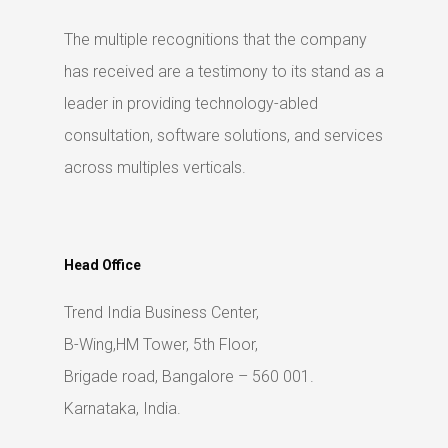
The multiple recognitions that the company
has received are a testimony to its stand as a
leader in providing technology-abled
consultation, software solutions, and services
across multiples verticals.
Head Office
Trend India Business Center,
B-Wing,HM Tower, 5th Floor,
Brigade road, Bangalore – 560 001.
Karnataka, India.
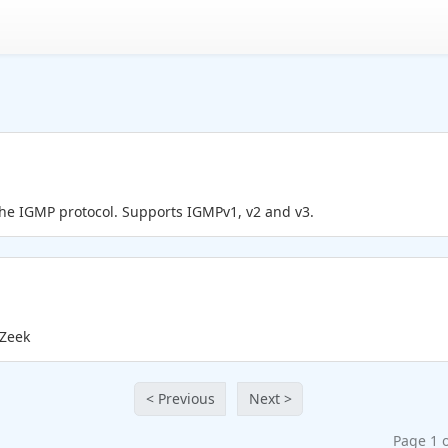
the IGMP protocol. Supports IGMPv1, v2 and v3.
 Zeek
< Previous
Next >
Page 1 o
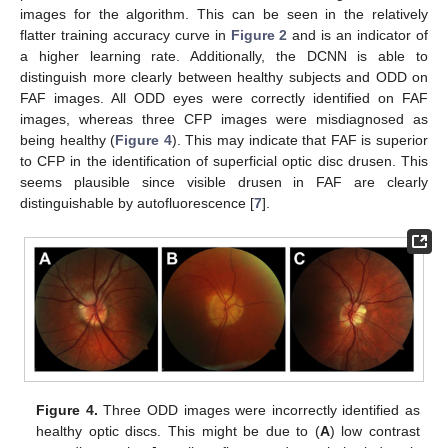
images for the algorithm. This can be seen in the relatively
flatter training accuracy curve in
Figure 2
and is an indicator of
a higher learning rate. Additionally, the DCNN is able to
distinguish more clearly between healthy subjects and ODD on
FAF images. All ODD eyes were correctly identified on FAF
images, whereas three CFP images were misdiagnosed as
being healthy (
Figure 4
). This may indicate that FAF is superior
to CFP in the identification of superficial optic disc drusen. This
seems plausible since visible drusen in FAF are clearly
distinguishable by autofluorescence [
7
].
Figure 4.
Three ODD images were incorrectly identified as
healthy optic discs. This might be due to (
A
) low contrast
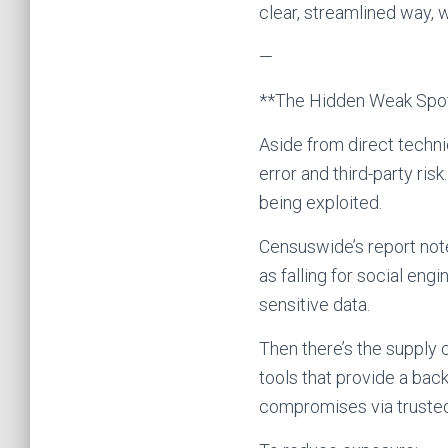
clear, streamlined way, w
—
**The Hidden Weak Spot
Aside from direct techni
error and third-party ris
being exploited.
Censuswide’s report not
as falling for social en
sensitive data.
Then there’s the supply c
tools that provide a ba
compromises via trusted 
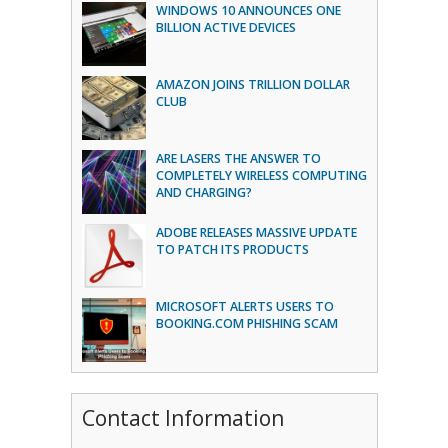
WINDOWS 10 ANNOUNCES ONE
BILLION ACTIVE DEVICES
AMAZON JOINS TRILLION DOLLAR
CLUB
ARE LASERS THE ANSWER TO
COMPLETELY WIRELESS COMPUTING
AND CHARGING?
ADOBE RELEASES MASSIVE UPDATE
TO PATCH ITS PRODUCTS
MICROSOFT ALERTS USERS TO
BOOKING.COM PHISHING SCAM
Contact Information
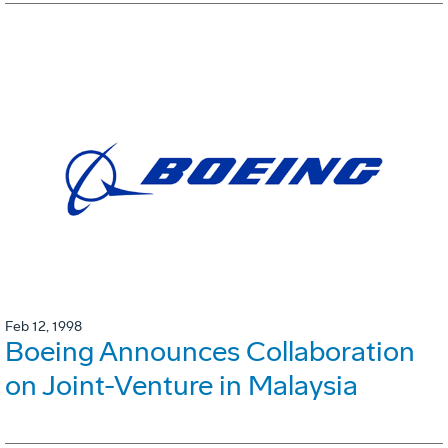
Feb 12, 1998
Boeing Announces Collaboration
on Joint-Venture in Malaysia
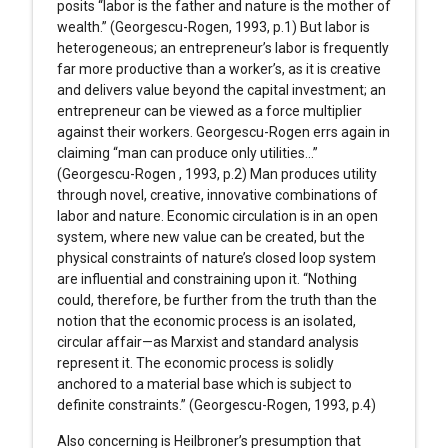
posits “labor is the father and nature is the mother of
wealth.” (Georgescu-Rogen, 1993, p.1) But labor is
heterogeneous; an entrepreneur’s labor is frequently
far more productive than a worker’s, as it is creative
and delivers value beyond the capital investment; an
entrepreneur can be viewed as a force multiplier
against their workers. Georgescu-Rogen errs again in
claiming “man can produce only utilities…”
(Georgescu-Rogen , 1993, p.2) Man produces utility
through novel, creative, innovative combinations of
labor and nature. Economic circulation is in an open
system, where new value can be created, but the
physical constraints of nature’s closed loop system
are influential and constraining upon it. “Nothing
could, therefore, be further from the truth than the
notion that the economic process is an isolated,
circular affair—as Marxist and standard analysis
represent it. The economic process is solidly
anchored to a material base which is subject to
definite constraints.” (Georgescu-Rogen, 1993, p.4)
Also concerning is Heilbroner’s presumption that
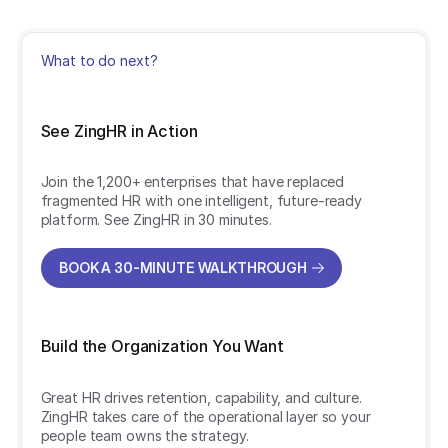
What to do next?
See ZingHR in Action
Join the 1,200+ enterprises that have replaced
fragmented HR with one intelligent, future-ready
platform. See ZingHR in 30 minutes.
BOOK A 30-MINUTE WALKTHROUGH
BOOK A 30-MINUTE WALKTHROUGH
Build the Organization You Want
Great HR drives retention, capability, and culture.
ZingHR takes care of the operational layer so your
people team owns the strategy.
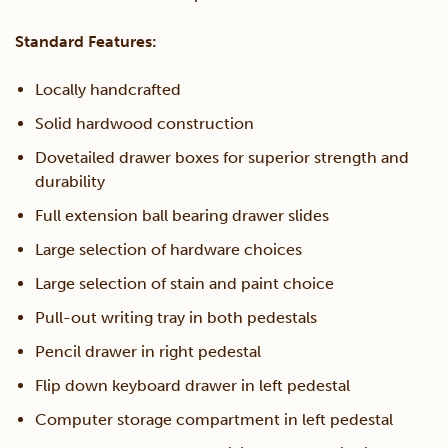
quantity
Standard Features:
Locally handcrafted
Solid hardwood construction
Dovetailed drawer boxes for superior strength and
durability
Full extension ball bearing drawer slides
Large selection of hardware choices
Large selection of stain and paint choice
Pull-out writing tray in both pedestals
Pencil drawer in right pedestal
Flip down keyboard drawer in left pedestal
Computer storage compartment in left pedestal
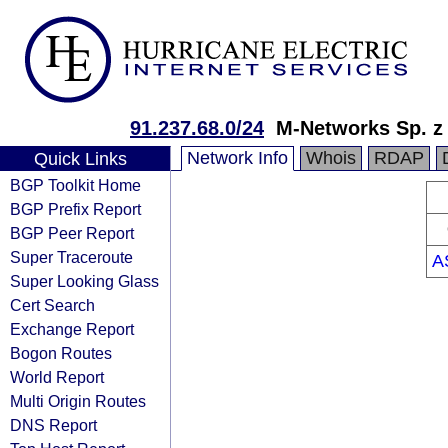
91.237.68.0/24
M-Networks Sp. z 
Network Info
Whois
RDAP
Quick Links
BGP Toolkit Home
BGP Prefix Report
BGP Peer Report
Super Traceroute
A
Super Looking Glass
Cert Search
Exchange Report
Bogon Routes
World Report
Multi Origin Routes
DNS Report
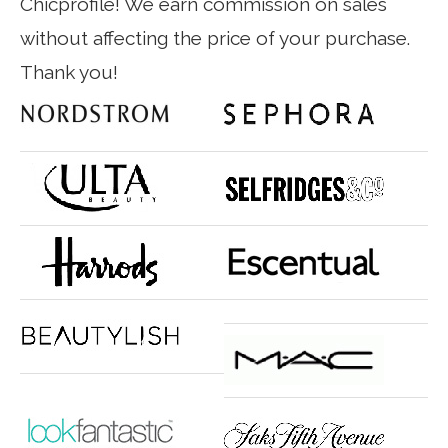
Chicprofile! We earn commission on sales
without affecting the price of your purchase.
Thank you!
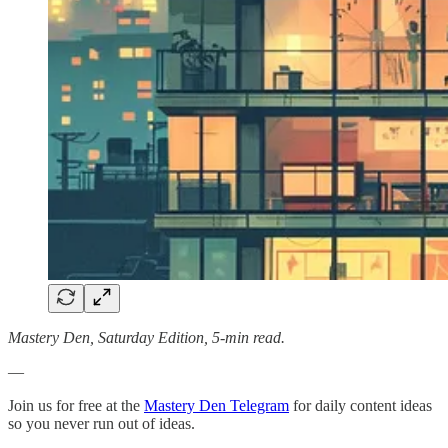
Mastery Den, Saturday Edition, 5-min read.
—
Join us for free at the
Mastery Den Telegram
for daily content ideas
so you never run out of ideas.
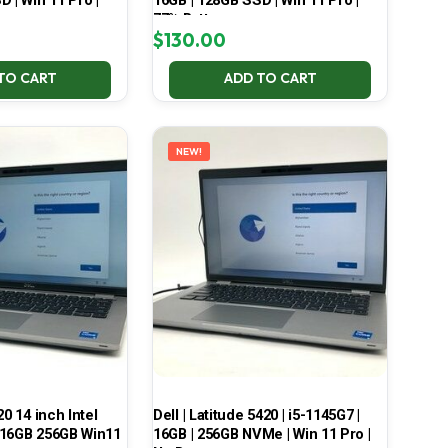
 | Win 11 Pro |
16GB | 128GB SSD | Win 11 Pro |
77% Battery
$
130.00
TO CART
ADD TO CART
NEW!
20 14 inch Intel
Dell | Latitude 5420 | i5-1145G7 |
 16GB 256GB Win11
16GB | 256GB NVMe | Win 11 Pro |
+--
• [Instruction]: Locate each line in the material above that contains the word "entrepreneur" and copy those lines out in full.

• [Response to this task]:
heterogeneous; an entrepreneur’s labor is frequently
entrepreneur can be viewed as a force multiplier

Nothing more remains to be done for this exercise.